Western Securities has issued a research report stating that China Hongqiao (01378) is expected to report year-on-year growth in both revenue and profit for 2025. After adjusting for changes in the fair value of financial instruments, the net profit attributable to shareholders is projected to exceed 26 billion yuan, surpassing expectations. As the company's capital expenditures decline, the brokerage anticipates that its future net operating cash flow will become more robust. Earnings per share for 2026-2028 are forecasted at 3.24, 3.50, and 3.78 yuan, respectively, with corresponding price-to-earnings ratios of 9, 9, and 8 times. The "Buy" rating is reaffirmed.
Key points from Western Securities are as follows: The company released its 2025 annual report, showing revenue of 162.354 billion yuan, a 3.96% increase year-on-year, and net profit attributable to shareholders of 22.636 billion yuan, up 1.18% year-on-year. A dividend of 1.65 Hong Kong dollars per share has been proposed. After adjusting for the fair value changes of financial instruments, performance met expectations, with net operating cash flow being particularly strong.
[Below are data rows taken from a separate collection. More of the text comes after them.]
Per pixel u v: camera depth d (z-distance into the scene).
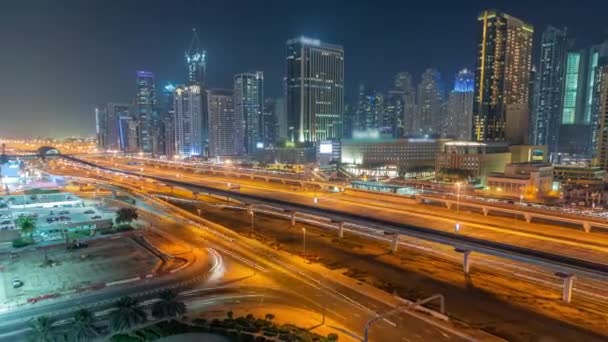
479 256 128.62
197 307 96.06
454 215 178.50
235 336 80.88
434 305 97.19
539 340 81.62
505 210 172.38
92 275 116.25
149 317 90.12
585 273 95.56
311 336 80.69
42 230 154.12
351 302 98.44
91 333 77.06
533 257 104.94
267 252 137.25
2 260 129.88
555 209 169.25
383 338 81.56
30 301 99.00
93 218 176.50
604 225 142.75
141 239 152.50
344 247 145.25
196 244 146.38
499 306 96.81
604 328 86.31
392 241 139.12
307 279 112.94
According to the 2025 annual report, the fair value change of financial instruments, primarily impacted by the market value fluctuation of convertible bonds, was -3.782 billion yuan. Adding back this amount, net profit attributable to shareholders would exceed 26 billion yuan, outperforming forecasts. In terms of profitability, the gross profit margin for 2025 was 25.56%, and the net profit margin was 14.88%. The asset-liability ratio stood at 42.25%, down 5.99 percentage points year-on-year. Net operating cash flow reached 38.995 billion yuan, reflecting a 14.75% increase.
Notably, capital expenditures for 2025 were 10.657 billion yuan, with future capital commitments for plant construction at 5.833 billion yuan. Both figures declined compared to 2024, when capital expenditures were 12.609 billion yuan and future commitments were 7.455 billion yuan. This trend suggests that the company's net operating cash flow will strengthen further.
By business segment: 1) Aluminum alloy sales volume was 5.824 million tons, flat year-on-year. The average selling price was 18,216 yuan per ton (excluding tax), up 3.8% year-on-year. Revenue reached 106.096 billion yuan, a 3.6% increase, with a gross profit margin of 28.5%, up 3.9 percentage points. 2) Alumina sales volume was 13.397 million tons, rising 22.7% year-on-year. The average selling price was 2,899 yuan per ton (excluding tax). Revenue amounted to 38.834 billion yuan, up 4.0% year-on-year, with a gross profit margin of 22.2%. 3) Aluminum alloy processing sales volume for deep-processed products was 716,000 tons, unchanged year-on-year. The average selling price was 20,874 yuan per ton (excluding tax), increasing 3.1% year-on-year. Revenue reached 14.956 billion yuan, up 4.0% year-on-year, with a gross profit margin of 19.2%.